Valor Econômico
O antibolsonarismo precisa conhecer seus
rivais para derrotá-los
A mídia apoia os gays para promover o
controle populacional? Há livros ensinando crianças a fazer sexo oral com
elefantes? O general Geisel era comunista? Nazismo e FMI são de esquerda? Bill
Clinton era um agente de Pequim? A internet foi criada para combater o ateísmo?
Essas perguntas, da forma como estão
reproduzidas acima, faziam parte da descrição de comunidade criada em 2004, no
finado Orkut, e dedicada ao escritor Olavo de Carvalho. Deve-se à pesquisadora
Michele Prado, autora do livro “Tempestade Ideológica”, um relato curioso sobre
os primeiros passos e o crescimento do olavismo no país. Seu estudo, lançado no
ano passado, merece ser lido com atenção - para quem não tiver tempo ou
paciência, dá para se contentar com os capítulos 1 a 3 (os restantes são bem
inferiores e muitas vezes se tornam mero glossário sobre movimentos radicais,
sobretudo nos EUA, já amplamente conhecidos por quem se interessa pelo tema).

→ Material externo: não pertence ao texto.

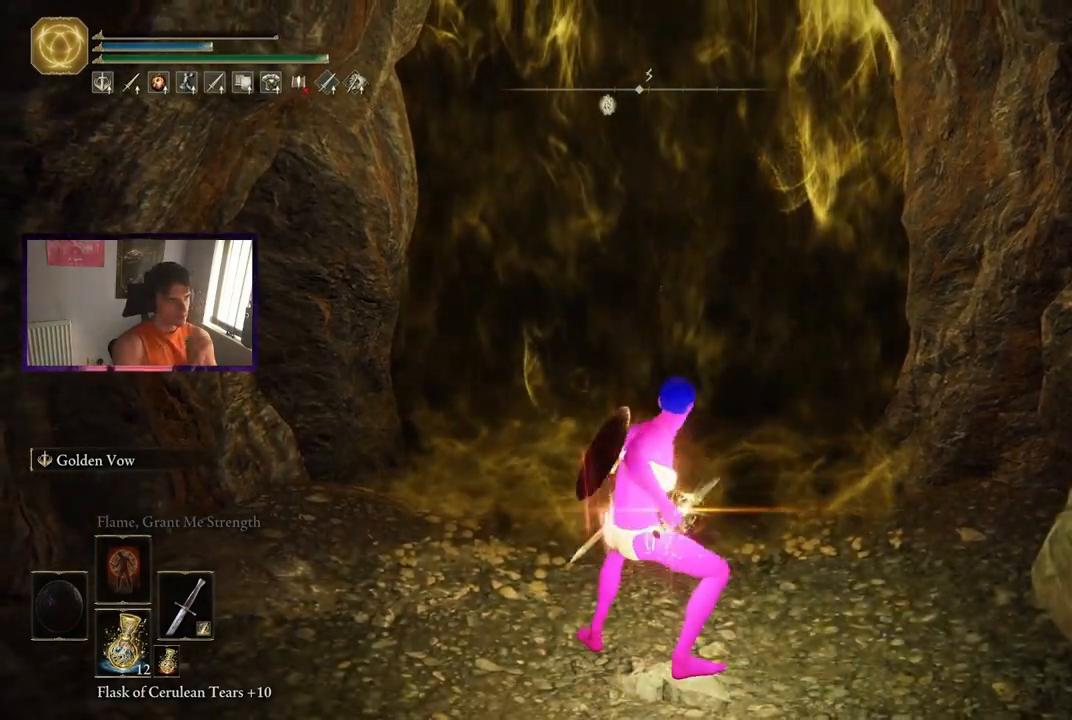
{"buttons": [], "left_stick": "center", "right_stick": "center", "events": []}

A nova direita, no Brasil e no exterior, leu e se aprofundou sobre estratégias da esquerda e obras de referência no ambiente progressista. O inverso não é verdadeiro. Com frequência, trata-se o ultraconservadorismo com deboche e desprezo. A falta de conhecimento e a indiferença sobre como pensa essa fatia do eleitorado, por radical que seja, impede o desenvolvimento de táticas eficientes para rebater ou neutralizar seus planos de ação.
Por isso o livro de Michele Prado é
recomendado para iniciantes e iniciados. Um de seus méritos é o resgate de como
esse fenômeno surgiu no Brasil, influenciado de modo determinante por Olavo, e
foi ganhando espaço enquanto era subestimado ou ignorado pelos formadores de
opinião. Para a esquerda e eventuais terceiras vias, saber o que faz a cabeça
de seus seguidores é fundamental.
Michele sustenta que o olavismo reúne
diversas características de seita: 1) o líder é visto como mensageiro de uma
verdade suprema; 2) deve-se a ele fidelidade total; 3) apoia-se na conversão
pessoal, que implica mudanças no modo de vida e forte componente emocional; 4)
é pouco dialogante e defende energicamente sua ideologia, provocando quase
sempre um isolamento do mundo; 5) seus membros “renascem” e se veem como
eleitos, ou seja, que foram escolhidos para desempenhar uma missão muito
importante.
Um ingrediente básico do renascimento é o
“necrológio” - exercício obrigatório nas aulas iniciais do curso de filosofia
de Olavo. O aprendiz presume-se morto e, em terceira pessoa, reflete sobre sua
vida que ali se encerra. “Ao criar esta narrativa, será possível ter um mínimo
de orientação moral na vida”, explica a produtora Brasil Paralelo, espécie de
Netflix da direita, em seu site. “Saber quem você é agora, quem quer ser e
julgar suas ações nesta transição.”
Os necrológios servem como ponto de
inflexão para esses aprendizes e geram sensação de pertencimento a um grupo de
iluminados. Estimulados por Olavo, que repetia à exaustão sua responsabilidade
histórica de resgatar a alta cultura no Brasil, eles alimentavam uma ideia de
grandeza e de missão intelectual a respeito de si mesmos. “O sentimento de
superioridade por fazer parte do grupo de alunos era incentivado por Olavo
desde a primeira aula. A ideia de que aqueles alunos eram especiais e tinham
nas mãos o destino da cultura de um país inteiro - e que ele próprio era o
único educador no Brasil capaz de criar uma elite espiritual e cultural para a
salvação da nação - é textualmente mencionada pelo professor na aula 01”, diz
Michele no livro.
O advogado Horacio Neiva, doutorando em
Filosofia do Direito na USP, foi ontem às redes sociais explicar como se
desiludiu em sua experiência com o olavismo quando era um jovem universitário.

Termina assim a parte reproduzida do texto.